Source records:
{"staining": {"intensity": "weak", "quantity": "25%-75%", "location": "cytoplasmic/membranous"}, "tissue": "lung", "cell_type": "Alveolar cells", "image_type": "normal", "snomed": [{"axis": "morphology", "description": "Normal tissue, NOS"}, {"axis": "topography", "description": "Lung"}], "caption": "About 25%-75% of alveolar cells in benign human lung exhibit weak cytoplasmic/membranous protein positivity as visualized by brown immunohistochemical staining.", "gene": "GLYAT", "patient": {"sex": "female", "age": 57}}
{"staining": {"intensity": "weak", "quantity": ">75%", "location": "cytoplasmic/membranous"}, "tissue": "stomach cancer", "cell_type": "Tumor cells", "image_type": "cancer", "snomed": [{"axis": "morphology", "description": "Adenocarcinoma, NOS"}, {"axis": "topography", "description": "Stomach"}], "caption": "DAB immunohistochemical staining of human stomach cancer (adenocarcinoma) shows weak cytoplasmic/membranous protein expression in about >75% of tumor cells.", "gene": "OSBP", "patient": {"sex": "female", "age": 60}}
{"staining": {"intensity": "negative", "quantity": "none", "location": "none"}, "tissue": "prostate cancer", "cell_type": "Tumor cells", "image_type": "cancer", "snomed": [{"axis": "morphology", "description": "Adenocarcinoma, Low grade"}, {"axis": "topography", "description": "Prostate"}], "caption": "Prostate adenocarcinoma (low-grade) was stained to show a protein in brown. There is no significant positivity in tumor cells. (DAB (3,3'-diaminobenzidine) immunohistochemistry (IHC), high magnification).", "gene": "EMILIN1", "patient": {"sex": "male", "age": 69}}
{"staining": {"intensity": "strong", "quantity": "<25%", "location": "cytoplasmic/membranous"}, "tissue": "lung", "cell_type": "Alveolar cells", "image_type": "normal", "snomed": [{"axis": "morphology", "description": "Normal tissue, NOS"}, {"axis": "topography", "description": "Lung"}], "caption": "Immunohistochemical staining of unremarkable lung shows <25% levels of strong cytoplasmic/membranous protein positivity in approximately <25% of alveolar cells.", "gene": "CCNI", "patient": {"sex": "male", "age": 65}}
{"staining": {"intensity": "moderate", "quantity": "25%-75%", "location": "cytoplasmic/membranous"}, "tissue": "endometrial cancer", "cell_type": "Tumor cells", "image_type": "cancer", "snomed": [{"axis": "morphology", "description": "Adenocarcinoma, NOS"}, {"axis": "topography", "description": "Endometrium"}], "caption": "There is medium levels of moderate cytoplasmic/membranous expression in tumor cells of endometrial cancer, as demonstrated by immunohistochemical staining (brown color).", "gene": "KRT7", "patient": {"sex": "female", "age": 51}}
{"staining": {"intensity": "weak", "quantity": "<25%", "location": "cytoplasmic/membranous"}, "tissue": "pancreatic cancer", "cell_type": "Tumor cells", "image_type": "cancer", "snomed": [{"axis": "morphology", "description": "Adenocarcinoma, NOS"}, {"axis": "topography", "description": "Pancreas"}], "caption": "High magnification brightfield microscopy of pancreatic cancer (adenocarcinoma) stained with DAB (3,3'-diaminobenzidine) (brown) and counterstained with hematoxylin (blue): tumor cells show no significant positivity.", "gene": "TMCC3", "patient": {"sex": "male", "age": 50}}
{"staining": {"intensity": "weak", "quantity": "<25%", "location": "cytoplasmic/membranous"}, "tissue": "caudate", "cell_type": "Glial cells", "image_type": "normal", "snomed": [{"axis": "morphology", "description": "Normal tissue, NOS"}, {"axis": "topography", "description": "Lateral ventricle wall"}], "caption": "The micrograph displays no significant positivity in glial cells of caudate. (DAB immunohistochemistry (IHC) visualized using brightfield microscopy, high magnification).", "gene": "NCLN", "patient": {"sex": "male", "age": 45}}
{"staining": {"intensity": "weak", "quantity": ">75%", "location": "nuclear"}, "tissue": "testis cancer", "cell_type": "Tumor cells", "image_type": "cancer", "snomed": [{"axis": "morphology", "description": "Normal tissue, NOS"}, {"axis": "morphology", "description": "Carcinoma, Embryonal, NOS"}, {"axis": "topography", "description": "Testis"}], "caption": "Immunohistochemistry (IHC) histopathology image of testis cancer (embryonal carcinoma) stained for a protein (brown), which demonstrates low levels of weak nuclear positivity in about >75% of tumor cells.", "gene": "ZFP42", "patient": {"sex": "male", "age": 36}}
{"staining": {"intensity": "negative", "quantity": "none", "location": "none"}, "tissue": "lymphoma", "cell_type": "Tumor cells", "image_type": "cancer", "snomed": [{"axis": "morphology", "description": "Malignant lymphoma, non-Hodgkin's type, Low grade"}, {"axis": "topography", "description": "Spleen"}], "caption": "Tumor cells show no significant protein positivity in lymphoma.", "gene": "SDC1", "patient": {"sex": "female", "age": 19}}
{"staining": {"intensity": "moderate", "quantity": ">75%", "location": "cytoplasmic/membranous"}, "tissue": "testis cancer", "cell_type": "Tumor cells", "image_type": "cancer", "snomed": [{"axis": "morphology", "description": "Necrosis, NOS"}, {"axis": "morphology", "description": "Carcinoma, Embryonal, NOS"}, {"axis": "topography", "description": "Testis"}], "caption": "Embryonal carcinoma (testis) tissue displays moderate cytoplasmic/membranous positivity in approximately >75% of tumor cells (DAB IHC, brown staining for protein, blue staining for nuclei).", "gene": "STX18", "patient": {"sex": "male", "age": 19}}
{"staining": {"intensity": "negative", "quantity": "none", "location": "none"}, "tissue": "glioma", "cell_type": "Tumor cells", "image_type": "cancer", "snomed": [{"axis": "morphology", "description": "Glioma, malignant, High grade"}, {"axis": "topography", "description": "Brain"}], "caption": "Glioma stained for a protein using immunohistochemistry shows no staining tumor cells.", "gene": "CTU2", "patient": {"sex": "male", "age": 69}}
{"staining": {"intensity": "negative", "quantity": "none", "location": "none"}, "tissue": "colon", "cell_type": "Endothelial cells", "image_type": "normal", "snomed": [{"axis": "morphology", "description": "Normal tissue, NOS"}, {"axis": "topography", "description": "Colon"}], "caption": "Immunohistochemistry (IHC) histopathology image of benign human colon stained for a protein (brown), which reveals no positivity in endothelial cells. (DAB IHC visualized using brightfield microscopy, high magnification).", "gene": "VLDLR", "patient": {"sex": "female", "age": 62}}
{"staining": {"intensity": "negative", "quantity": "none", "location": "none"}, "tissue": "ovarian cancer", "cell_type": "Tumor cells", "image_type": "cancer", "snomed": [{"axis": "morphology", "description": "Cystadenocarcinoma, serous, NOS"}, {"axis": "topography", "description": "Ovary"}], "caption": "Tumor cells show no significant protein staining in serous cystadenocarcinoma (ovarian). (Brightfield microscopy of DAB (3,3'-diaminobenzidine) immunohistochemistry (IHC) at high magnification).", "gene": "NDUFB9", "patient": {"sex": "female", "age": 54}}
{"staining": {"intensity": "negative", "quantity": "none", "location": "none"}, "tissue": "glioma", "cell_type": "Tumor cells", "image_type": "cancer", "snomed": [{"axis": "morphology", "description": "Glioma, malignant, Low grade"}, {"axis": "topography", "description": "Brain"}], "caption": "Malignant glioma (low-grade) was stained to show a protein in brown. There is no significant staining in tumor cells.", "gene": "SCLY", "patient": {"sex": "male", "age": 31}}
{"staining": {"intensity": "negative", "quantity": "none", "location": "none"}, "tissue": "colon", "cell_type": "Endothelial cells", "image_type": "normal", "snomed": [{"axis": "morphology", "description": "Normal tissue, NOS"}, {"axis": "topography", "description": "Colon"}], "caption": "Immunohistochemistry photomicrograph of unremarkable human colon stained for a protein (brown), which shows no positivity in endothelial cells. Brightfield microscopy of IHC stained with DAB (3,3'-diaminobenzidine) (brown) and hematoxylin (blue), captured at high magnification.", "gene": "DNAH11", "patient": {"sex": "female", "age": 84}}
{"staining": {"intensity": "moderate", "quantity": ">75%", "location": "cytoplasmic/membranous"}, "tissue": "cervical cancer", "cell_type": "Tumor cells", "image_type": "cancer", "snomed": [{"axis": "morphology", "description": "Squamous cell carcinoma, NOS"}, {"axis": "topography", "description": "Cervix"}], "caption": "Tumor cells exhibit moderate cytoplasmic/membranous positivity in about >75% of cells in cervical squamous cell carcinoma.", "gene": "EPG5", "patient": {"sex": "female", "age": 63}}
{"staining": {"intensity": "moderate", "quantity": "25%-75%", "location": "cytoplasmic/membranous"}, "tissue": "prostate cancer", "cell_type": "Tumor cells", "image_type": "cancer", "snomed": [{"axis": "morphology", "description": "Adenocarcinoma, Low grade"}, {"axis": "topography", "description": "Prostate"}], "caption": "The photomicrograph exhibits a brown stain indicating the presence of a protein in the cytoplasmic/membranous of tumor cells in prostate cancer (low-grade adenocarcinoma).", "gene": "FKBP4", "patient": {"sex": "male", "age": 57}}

◆ WHAT IS REQUIRED ◆
Tally of lines with the word "glioma": work out how many lines in the records hold it, and give that number only.

◆ OUTPUT FOR THIS TASK ◆
2